Anyone who doesn’t place a great deal of emphasis on a credit score must never have tried to borrow money to buy a house, a car or even open up a simple line of credit in the form of a card.
That three digit score sends banks and lenders into a complete tailspin if they don’t compute with what they believe to be safe and secure when it comes to lending you money. If that score isn’t within a certain range, chances are you won’t be driving off the car lot or posing in front of the “Sold” sign in your new yard.
But there are some instances when that score is going to affect your life in a negative way far beyond just the notion of borrowing money, although that is what some will always and forever equate a credit score with from one day to the next.
Have you thought about your credit score as it relates to your employment, more specifically if a company is interested in hiring you. Some companies not only will check your social media accounts to see if you’re an upstanding individual (as especially afterward when you start and you call off when you’re “sick”) but they also check your credit report and ask to see your score. That is going to potentially sway them into a hiring decision more than you might believe.

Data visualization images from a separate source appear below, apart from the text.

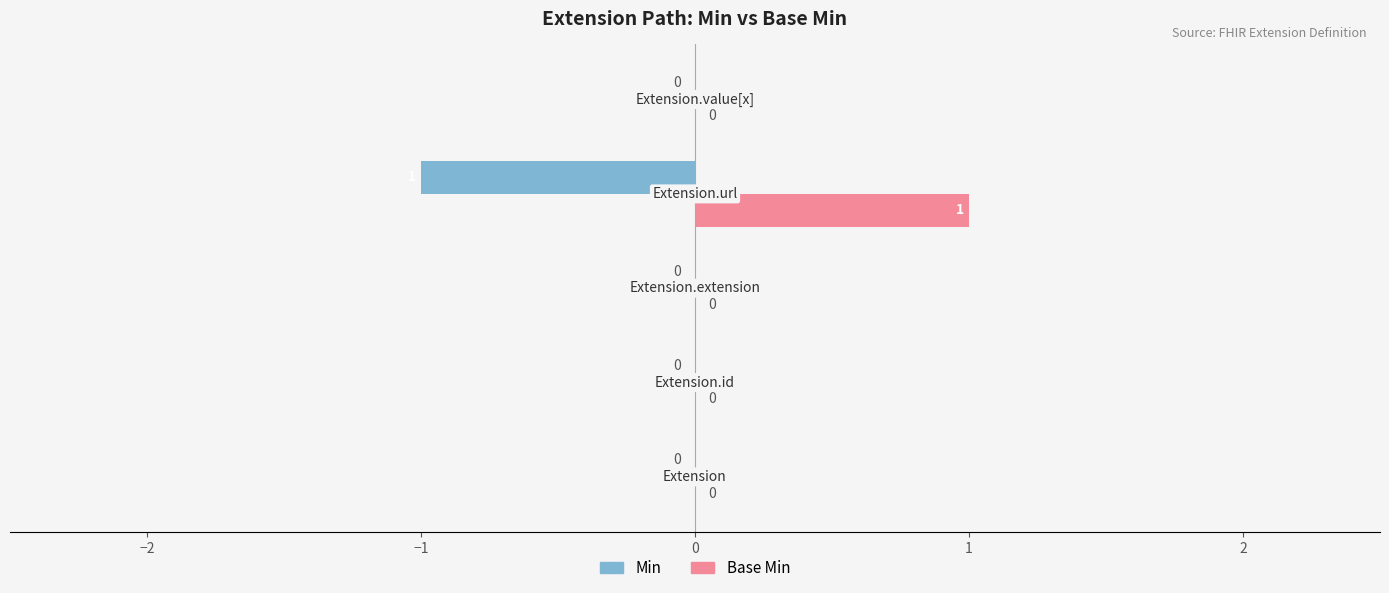

What is the greatest value displayed?

1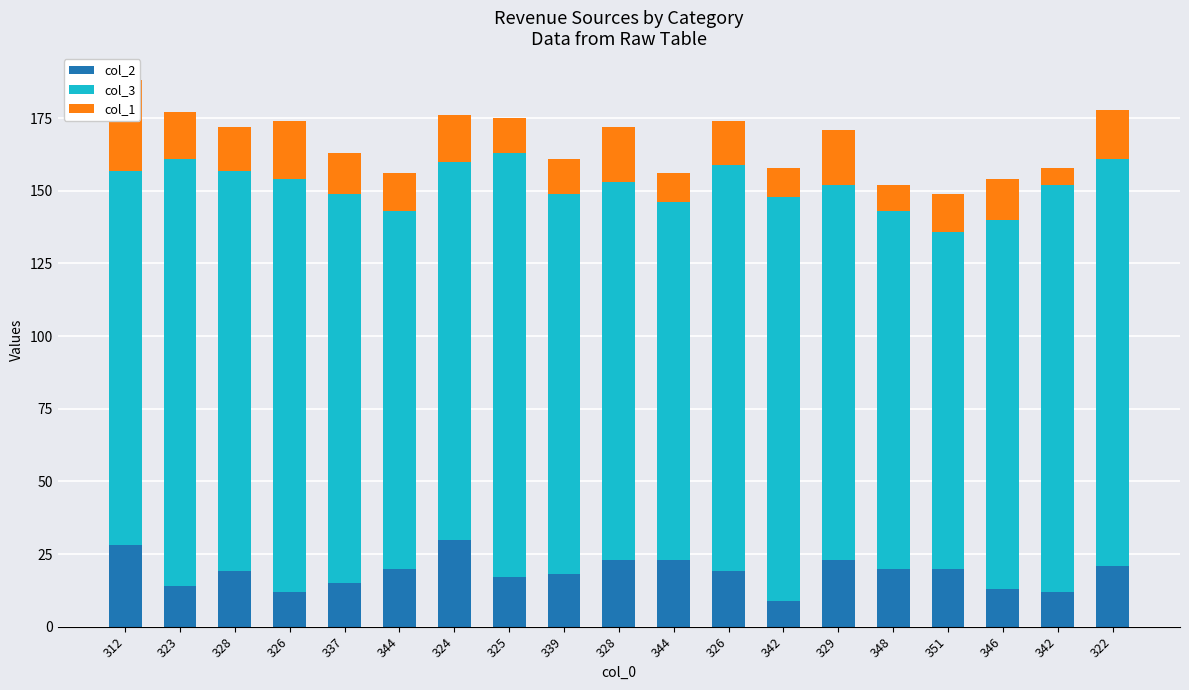

Where is col_3 nearest to the value 131?

339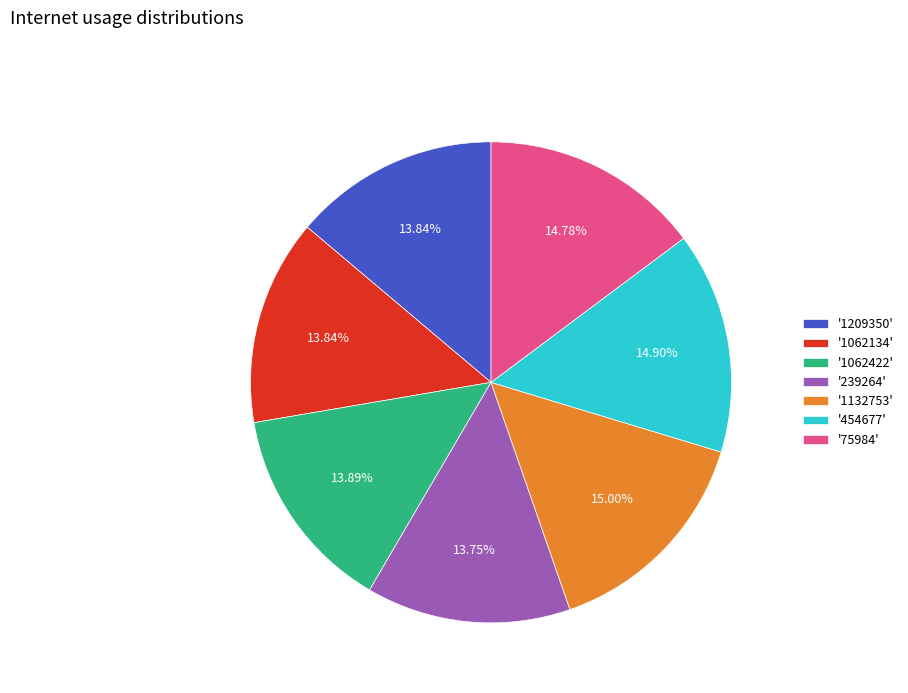

Is there any slice that represents more than half of the pie?

No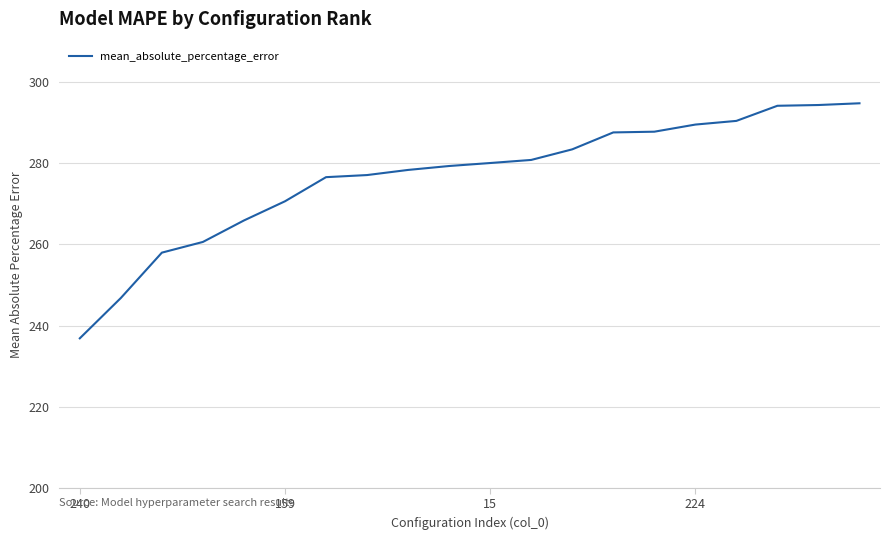

What is the smallest value displayed?

236.8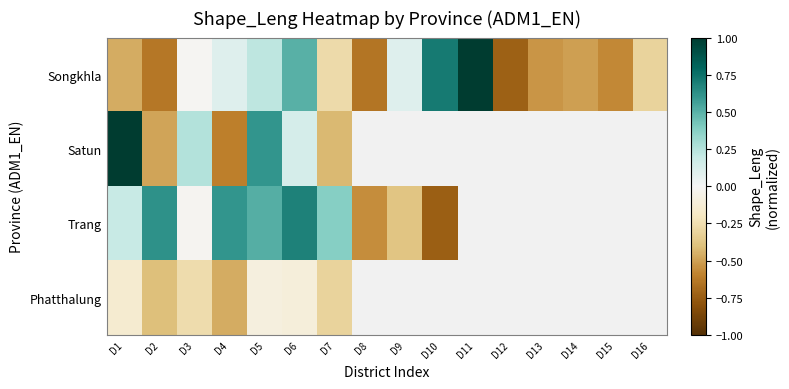

At which category is the sum across all series the highest?

D5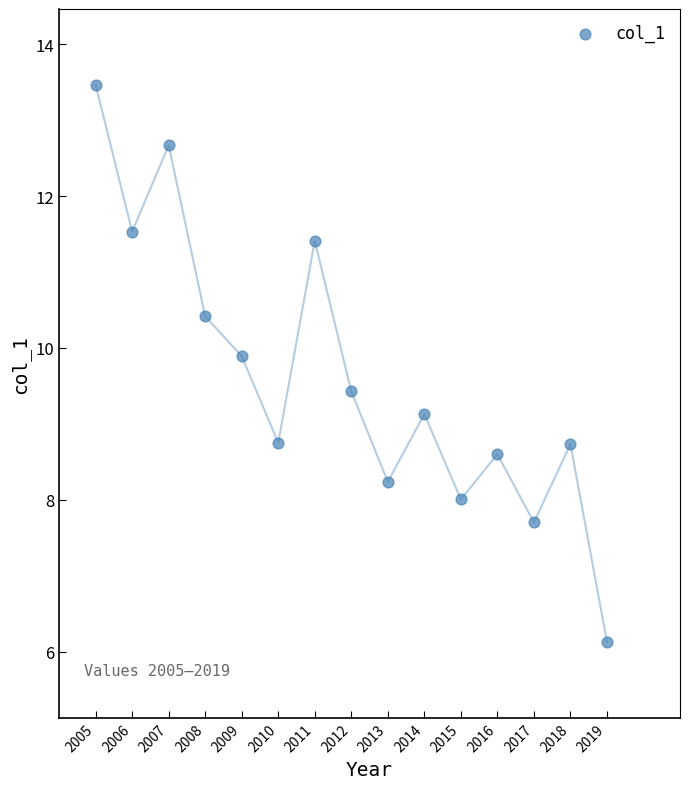

What Y value in the scatter plot is closest to 9?

9.1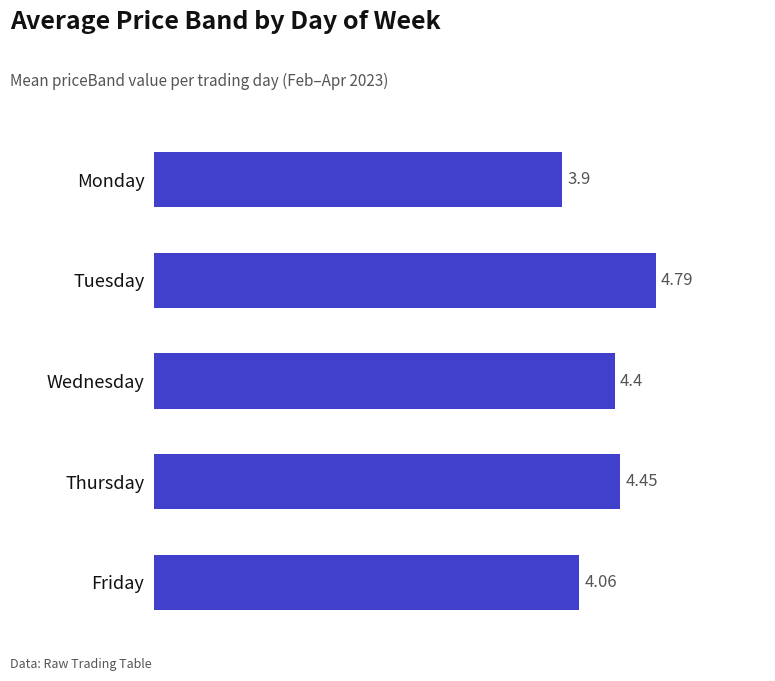

What is the average value?

4.3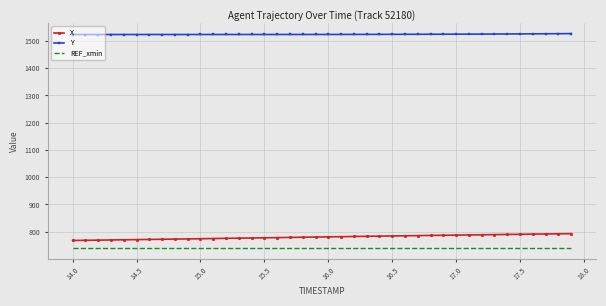

What is the minimum value shown in the chart?

741.2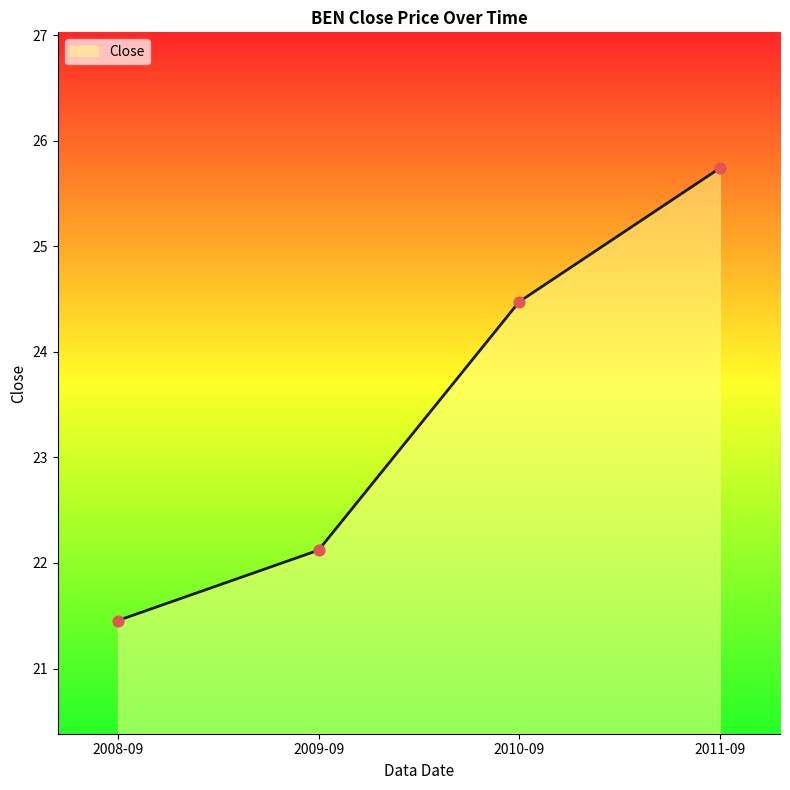

What is the ratio of the value at 2008-09 to the value at 2011-09?

0.8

Beyond that home you’re trying to finance, a purchase in which your credit score is going to be exponentially important, you also might need to monitor that score when you try to start up your utilities and even trying to buy a new phone. The credit score, as far as financing a phone, might play into what type of repayment schedule you’re given. Most of the time with the phone or the utilities in general, you’ll have to provide some sort of collateral (a deposit, usually) in order to put the electric, gas or water people in a good frame of mind so that they can be reassured they’re going to be paid.
And what about housing?
No, not just the idea of having a mortgage or buying a house. This is also about just having a place to live in the form of paying rent, because landlords also can require a credit check. Much the same way the utility companies want to get paid, so do the landlords of the world. The credit check assures them they’re not renting property to someone who isn’t going to make good on rent.
The credit score is always going to mean plenty, but in some cases more than meets the proverbial eye.